Sunoco Pipeline spokesman Jeff Shields says the company doesn’t “anticipate any harm to the environment” resulting from the releases.
“Inadvertent returns of bentonite mud are an occasional component of directional drilling operations,” wrote Shields in an email. “Due to subsurface conditions and other geologic conditions of the locations, drilling mud is sometimes able to migrate through naturally occurring fractures in the soils and return to the surface.”
A similar incident occurred recently in Ohio where two million gallons of bentonite clay inundated a wetland during the construction of the Rover Pipeline by Energy Transfer Partners. The company recently merged with Sunoco. The Ohio EPA fined the company $431,000 and the Federal Energy Regulatory Commission shut down construction on the project last week.

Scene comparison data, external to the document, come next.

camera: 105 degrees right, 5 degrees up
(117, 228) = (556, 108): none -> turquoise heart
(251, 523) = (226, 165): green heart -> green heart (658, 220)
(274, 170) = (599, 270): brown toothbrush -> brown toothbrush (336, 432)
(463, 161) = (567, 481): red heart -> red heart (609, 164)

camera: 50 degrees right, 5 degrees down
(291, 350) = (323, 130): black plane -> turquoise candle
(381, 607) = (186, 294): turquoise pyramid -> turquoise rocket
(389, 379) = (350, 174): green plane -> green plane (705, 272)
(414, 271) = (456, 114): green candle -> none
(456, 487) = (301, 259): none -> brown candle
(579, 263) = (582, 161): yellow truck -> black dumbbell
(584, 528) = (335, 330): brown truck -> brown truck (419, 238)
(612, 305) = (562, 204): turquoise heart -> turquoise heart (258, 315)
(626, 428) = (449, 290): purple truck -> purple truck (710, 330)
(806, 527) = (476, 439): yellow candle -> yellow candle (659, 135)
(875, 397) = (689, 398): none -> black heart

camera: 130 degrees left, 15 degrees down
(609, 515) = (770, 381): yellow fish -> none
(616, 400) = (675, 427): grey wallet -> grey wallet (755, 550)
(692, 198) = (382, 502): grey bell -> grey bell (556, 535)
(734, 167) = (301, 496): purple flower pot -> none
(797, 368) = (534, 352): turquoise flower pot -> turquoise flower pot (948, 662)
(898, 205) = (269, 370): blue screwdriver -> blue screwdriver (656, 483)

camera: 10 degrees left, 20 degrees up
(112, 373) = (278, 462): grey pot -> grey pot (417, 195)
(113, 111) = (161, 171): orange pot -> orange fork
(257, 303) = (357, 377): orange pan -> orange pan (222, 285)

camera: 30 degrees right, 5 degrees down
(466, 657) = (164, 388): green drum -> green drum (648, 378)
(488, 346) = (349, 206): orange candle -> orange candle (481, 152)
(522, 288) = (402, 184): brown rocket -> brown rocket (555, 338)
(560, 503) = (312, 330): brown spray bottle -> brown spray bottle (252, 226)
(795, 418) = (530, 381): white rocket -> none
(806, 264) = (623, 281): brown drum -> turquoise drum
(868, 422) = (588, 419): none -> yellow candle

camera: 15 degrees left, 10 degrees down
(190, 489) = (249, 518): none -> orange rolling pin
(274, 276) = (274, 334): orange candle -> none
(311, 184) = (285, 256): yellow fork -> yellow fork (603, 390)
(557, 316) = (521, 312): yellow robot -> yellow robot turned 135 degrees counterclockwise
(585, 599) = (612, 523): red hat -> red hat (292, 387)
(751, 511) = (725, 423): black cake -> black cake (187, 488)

Eric Friedman, a spokesman for the Middletown Coalition for Community Safety, a group of residents opposed to the Mariner East 2 project, said Sunoco documented risks to water supplies in its permit filings with the Pennsylvania Department of Environmental Protection.
“As we’ve seen in this latest accident, those risks are not hypothetical,” said Friedman. “Given their history I think we’ll see more of these.”
On May 3, 500 gallons of bentonite made its way through a storm drain into Chester Creek in Brookhaven, according to Sunoco. The next day, the company says 30 gallons of the mixture was released but workers prevented it from running into the creek.
An inspector from DEP visited the site on May 4, reporting the company had the spill under control and was in the process of cleaning it up. In an email sent to his supervisors, the DEP’s Christian Vlot wrote that “they lost 20,000 gallons of fluid over the past few days so who knows where that went.”
On May 10, 75 gallons of bentonite seeped up from the creek bed, which was contained with sand bags and then vacuumed, according to Shields.
Environmental geochemist Marie Kurz, who runs the geochemistry section at the Academy of Natural Sciences, says bentonite is a natural clay material often used in kitty litter and does not pose a chemical hazard to plants and animals. But Kurz says releases can impact water quality and a stream’s ecology. The clay can cause turbidity and cloudiness, which in large concentrations can cut off light to plants and smother macro invertebrates, snails or salamanders that live on the bottom of streams.
“Streams are resilient,” said Kurz. “A day or so of cloudy water and [aquatic life] can do fine. But weeks or months could eventually have an effect on the stream.”